- _Task input_:
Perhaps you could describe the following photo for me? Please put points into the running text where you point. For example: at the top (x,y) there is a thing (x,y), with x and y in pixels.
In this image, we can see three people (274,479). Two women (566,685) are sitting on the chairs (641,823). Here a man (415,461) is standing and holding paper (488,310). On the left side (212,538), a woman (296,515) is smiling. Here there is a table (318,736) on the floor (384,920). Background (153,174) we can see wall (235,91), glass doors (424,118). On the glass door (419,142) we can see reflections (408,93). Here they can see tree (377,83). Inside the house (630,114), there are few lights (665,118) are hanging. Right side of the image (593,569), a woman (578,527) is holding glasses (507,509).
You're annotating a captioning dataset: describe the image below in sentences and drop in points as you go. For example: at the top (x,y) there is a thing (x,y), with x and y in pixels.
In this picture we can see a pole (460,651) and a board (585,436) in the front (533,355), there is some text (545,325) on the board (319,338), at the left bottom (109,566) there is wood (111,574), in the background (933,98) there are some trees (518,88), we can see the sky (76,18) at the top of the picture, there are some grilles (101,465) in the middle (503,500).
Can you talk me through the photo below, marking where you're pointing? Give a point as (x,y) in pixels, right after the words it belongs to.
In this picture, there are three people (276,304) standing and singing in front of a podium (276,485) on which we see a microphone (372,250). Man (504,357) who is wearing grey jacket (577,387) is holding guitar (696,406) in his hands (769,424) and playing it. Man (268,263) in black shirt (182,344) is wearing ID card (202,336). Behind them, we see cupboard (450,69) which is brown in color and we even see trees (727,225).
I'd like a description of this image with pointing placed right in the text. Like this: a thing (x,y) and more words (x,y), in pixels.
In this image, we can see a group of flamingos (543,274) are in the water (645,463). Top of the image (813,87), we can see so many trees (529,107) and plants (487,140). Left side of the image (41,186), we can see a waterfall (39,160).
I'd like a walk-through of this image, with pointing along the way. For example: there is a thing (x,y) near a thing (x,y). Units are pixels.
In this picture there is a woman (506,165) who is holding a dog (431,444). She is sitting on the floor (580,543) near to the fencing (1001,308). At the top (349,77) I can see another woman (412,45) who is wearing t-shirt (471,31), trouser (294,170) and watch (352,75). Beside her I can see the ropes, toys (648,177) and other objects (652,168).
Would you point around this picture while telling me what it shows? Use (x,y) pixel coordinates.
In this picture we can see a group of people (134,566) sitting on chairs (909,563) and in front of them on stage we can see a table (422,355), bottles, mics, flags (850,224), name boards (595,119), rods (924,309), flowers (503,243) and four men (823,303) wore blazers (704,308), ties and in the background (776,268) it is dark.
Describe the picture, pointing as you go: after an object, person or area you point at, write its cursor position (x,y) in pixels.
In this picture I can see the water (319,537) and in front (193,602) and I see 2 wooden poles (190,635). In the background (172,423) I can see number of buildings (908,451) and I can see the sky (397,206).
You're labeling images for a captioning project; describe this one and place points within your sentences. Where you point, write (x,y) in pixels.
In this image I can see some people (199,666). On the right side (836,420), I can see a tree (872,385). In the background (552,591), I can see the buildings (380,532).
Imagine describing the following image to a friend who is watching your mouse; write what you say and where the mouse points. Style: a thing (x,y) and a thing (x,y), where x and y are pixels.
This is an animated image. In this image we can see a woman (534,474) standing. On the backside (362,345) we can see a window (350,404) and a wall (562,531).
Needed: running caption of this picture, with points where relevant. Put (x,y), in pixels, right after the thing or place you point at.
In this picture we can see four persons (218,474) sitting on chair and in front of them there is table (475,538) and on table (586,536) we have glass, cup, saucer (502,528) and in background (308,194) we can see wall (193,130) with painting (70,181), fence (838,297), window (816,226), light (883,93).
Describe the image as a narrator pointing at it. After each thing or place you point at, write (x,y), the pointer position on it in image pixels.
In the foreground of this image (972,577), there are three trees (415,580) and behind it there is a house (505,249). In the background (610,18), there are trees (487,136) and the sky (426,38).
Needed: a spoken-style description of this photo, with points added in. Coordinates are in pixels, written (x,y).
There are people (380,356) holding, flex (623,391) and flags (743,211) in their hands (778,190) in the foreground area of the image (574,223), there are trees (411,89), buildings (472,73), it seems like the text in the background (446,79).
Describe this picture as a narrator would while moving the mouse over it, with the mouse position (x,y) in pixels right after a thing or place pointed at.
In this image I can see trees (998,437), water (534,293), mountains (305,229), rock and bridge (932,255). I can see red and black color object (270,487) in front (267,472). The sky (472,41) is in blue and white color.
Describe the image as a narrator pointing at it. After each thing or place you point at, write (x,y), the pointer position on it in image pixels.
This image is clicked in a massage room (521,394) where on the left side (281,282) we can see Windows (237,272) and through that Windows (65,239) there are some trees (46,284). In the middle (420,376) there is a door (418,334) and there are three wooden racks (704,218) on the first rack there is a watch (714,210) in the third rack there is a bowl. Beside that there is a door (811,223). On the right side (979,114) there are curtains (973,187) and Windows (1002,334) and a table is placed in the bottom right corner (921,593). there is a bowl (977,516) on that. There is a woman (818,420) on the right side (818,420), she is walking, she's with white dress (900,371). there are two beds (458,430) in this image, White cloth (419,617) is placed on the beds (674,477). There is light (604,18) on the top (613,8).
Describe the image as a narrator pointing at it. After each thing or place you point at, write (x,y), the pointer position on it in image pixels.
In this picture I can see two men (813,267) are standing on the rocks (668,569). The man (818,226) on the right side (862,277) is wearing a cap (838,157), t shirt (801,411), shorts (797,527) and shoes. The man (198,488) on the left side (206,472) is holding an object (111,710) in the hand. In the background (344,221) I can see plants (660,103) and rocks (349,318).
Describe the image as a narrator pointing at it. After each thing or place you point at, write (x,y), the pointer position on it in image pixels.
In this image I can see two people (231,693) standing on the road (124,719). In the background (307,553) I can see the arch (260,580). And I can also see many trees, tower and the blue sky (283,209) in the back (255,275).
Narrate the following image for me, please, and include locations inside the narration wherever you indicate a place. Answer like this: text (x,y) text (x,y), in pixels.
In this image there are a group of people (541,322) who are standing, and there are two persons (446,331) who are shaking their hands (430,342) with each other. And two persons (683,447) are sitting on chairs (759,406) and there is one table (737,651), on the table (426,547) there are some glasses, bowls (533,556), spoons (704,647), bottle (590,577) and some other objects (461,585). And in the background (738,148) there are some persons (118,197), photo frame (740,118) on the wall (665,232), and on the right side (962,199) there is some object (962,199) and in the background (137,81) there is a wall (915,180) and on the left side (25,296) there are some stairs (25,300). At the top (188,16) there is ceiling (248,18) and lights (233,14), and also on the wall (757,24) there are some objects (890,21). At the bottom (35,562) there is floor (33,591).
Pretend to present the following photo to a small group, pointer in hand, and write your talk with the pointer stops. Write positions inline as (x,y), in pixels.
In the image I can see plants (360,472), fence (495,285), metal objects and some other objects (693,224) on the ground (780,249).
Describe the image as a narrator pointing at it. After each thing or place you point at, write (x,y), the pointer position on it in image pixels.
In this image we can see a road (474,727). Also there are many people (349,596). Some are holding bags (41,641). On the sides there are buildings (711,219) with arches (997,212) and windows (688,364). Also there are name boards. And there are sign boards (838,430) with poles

- _Problem statement_:
An exact transcription of every record above is required.

- _Written reply_:
Perhaps you could describe the following photo for me? Please put points into the running text where you point. For example: at the top (x,y) there is a thing (x,y), with x and y in pixels.
In this image, we can see three people (274,479). Two women (566,685) are sitting on the chairs (641,823). Here a man (415,461) is standing and holding paper (488,310). On the left side (212,538), a woman (296,515) is smiling. Here there is a table (318,736) on the floor (384,920). Background (153,174) we can see wall (235,91), glass doors (424,118). On the glass door (419,142) we can see reflections (408,93). Here they can see tree (377,83). Inside the house (630,114), there are few lights (665,118) are hanging. Right side of the image (593,569), a woman (578,527) is holding glasses (507,509).
You're annotating a captioning dataset: describe the image below in sentences and drop in points as you go. For example: at the top (x,y) there is a thing (x,y), with x and y in pixels.
In this picture we can see a pole (460,651) and a board (585,436) in the front (533,355), there is some text (545,325) on the board (319,338), at the left bottom (109,566) there is wood (111,574), in the background (933,98) there are some trees (518,88), we can see the sky (76,18) at the top of the picture, there are some grilles (101,465) in the middle (503,500).
Can you talk me through the photo below, marking where you're pointing? Give a point as (x,y) in pixels, right after the words it belongs to.
In this picture, there are three people (276,304) standing and singing in front of a podium (276,485) on which we see a microphone (372,250). Man (504,357) who is wearing grey jacket (577,387) is holding guitar (696,406) in his hands (769,424) and playing it. Man (268,263) in black shirt (182,344) is wearing ID card (202,336). Behind them, we see cupboard (450,69) which is brown in color and we even see trees (727,225).
I'd like a description of this image with pointing placed right in the text. Like this: a thing (x,y) and more words (x,y), in pixels.
In this image, we can see a group of flamingos (543,274) are in the water (645,463). Top of the image (813,87), we can see so many trees (529,107) and plants (487,140). Left side of the image (41,186), we can see a waterfall (39,160).
I'd like a walk-through of this image, with pointing along the way. For example: there is a thing (x,y) near a thing (x,y). Units are pixels.
In this picture there is a woman (506,165) who is holding a dog (431,444). She is sitting on the floor (580,543) near to the fencing (1001,308). At the top (349,77) I can see another woman (412,45) who is wearing t-shirt (471,31), trouser (294,170) and watch (352,75). Beside her I can see the ropes, toys (648,177) and other objects (652,168).
Would you point around this picture while telling me what it shows? Use (x,y) pixel coordinates.
In this picture we can see a group of people (134,566) sitting on chairs (909,563) and in front of them on stage we can see a table (422,355), bottles, mics, flags (850,224), name boards (595,119), rods (924,309), flowers (503,243) and four men (823,303) wore blazers (704,308), ties and in the background (776,268) it is dark.
Describe the picture, pointing as you go: after an object, person or area you point at, write its cursor position (x,y) in pixels.
In this picture I can see the water (319,537) and in front (193,602) and I see 2 wooden poles (190,635). In the background (172,423) I can see number of buildings (908,451) and I can see the sky (397,206).
You're labeling images for a captioning project; describe this one and place points within your sentences. Where you point, write (x,y) in pixels.
In this image I can see some people (199,666). On the right side (836,420), I can see a tree (872,385). In the background (552,591), I can see the buildings (380,532).
Imagine describing the following image to a friend who is watching your mouse; write what you say and where the mouse points. Style: a thing (x,y) and a thing (x,y), where x and y are pixels.
This is an animated image. In this image we can see a woman (534,474) standing. On the backside (362,345) we can see a window (350,404) and a wall (562,531).
Needed: running caption of this picture, with points where relevant. Put (x,y), in pixels, right after the thing or place you point at.
In this picture we can see four persons (218,474) sitting on chair and in front of them there is table (475,538) and on table (586,536) we have glass, cup, saucer (502,528) and in background (308,194) we can see wall (193,130) with painting (70,181), fence (838,297), window (816,226), light (883,93).
Describe the image as a narrator pointing at it. After each thing or place you point at, write (x,y), the pointer position on it in image pixels.
In the foreground of this image (972,577), there are three trees (415,580) and behind it there is a house (505,249). In the background (610,18), there are trees (487,136) and the sky (426,38).
Needed: a spoken-style description of this photo, with points added in. Coordinates are in pixels, written (x,y).
There are people (380,356) holding, flex (623,391) and flags (743,211) in their hands (778,190) in the foreground area of the image (574,223), there are trees (411,89), buildings (472,73), it seems like the text in the background (446,79).
Describe this picture as a narrator would while moving the mouse over it, with the mouse position (x,y) in pixels right after a thing or place pointed at.
In this image I can see trees (998,437), water (534,293), mountains (305,229), rock and bridge (932,255). I can see red and black color object (270,487) in front (267,472). The sky (472,41) is in blue and white color.
Describe the image as a narrator pointing at it. After each thing or place you point at, write (x,y), the pointer position on it in image pixels.
This image is clicked in a massage room (521,394) where on the left side (281,282) we can see Windows (237,272) and through that Windows (65,239) there are some trees (46,284). In the middle (420,376) there is a door (418,334) and there are three wooden racks (704,218) on the first rack there is a watch (714,210) in the third rack there is a bowl. Beside that there is a door (811,223). On the right side (979,114) there are curtains (973,187) and Windows (1002,334) and a table is placed in the bottom right corner (921,593). there is a bowl (977,516) on that. There is a woman (818,420) on the right side (818,420), she is walking, she's with white dress (900,371). there are two beds (458,430) in this image, White cloth (419,617) is placed on the beds (674,477). There is light (604,18) on the top (613,8).
Describe the image as a narrator pointing at it. After each thing or place you point at, write (x,y), the pointer position on it in image pixels.
In this picture I can see two men (813,267) are standing on the rocks (668,569). The man (818,226) on the right side (862,277) is wearing a cap (838,157), t shirt (801,411), shorts (797,527) and shoes. The man (198,488) on the left side (206,472) is holding an object (111,710) in the hand. In the background (344,221) I can see plants (660,103) and rocks (349,318).
Describe the image as a narrator pointing at it. After each thing or place you point at, write (x,y), the pointer position on it in image pixels.
In this image I can see two people (231,693) standing on the road (124,719). In the background (307,553) I can see the arch (260,580). And I can also see many trees, tower and the blue sky (283,209) in the back (255,275).
Narrate the following image for me, please, and include locations inside the narration wherever you indicate a place. Answer like this: text (x,y) text (x,y), in pixels.
In this image there are a group of people (541,322) who are standing, and there are two persons (446,331) who are shaking their hands (430,342) with each other. And two persons (683,447) are sitting on chairs (759,406) and there is one table (737,651), on the table (426,547) there are some glasses, bowls (533,556), spoons (704,647), bottle (590,577) and some other objects (461,585). And in the background (738,148) there are some persons (118,197), photo frame (740,118) on the wall (665,232), and on the right side (962,199) there is some object (962,199) and in the background (137,81) there is a wall (915,180) and on the left side (25,296) there are some stairs (25,300). At the top (188,16) there is ceiling (248,18) and lights (233,14), and also on the wall (757,24) there are some objects (890,21). At the bottom (35,562) there is floor (33,591).
Pretend to present the following photo to a small group, pointer in hand, and write your talk with the pointer stops. Write positions inline as (x,y), in pixels.
In the image I can see plants (360,472), fence (495,285), metal objects and some other objects (693,224) on the ground (780,249).
Describe the image as a narrator pointing at it. After each thing or place you point at, write (x,y), the pointer position on it in image pixels.
In this image we can see a road (474,727). Also there are many people (349,596). Some are holding bags (41,641). On the sides there are buildings (711,219) with arches (997,212) and windows (688,364). Also there are name boards. And there are sign boards (838,430) with poles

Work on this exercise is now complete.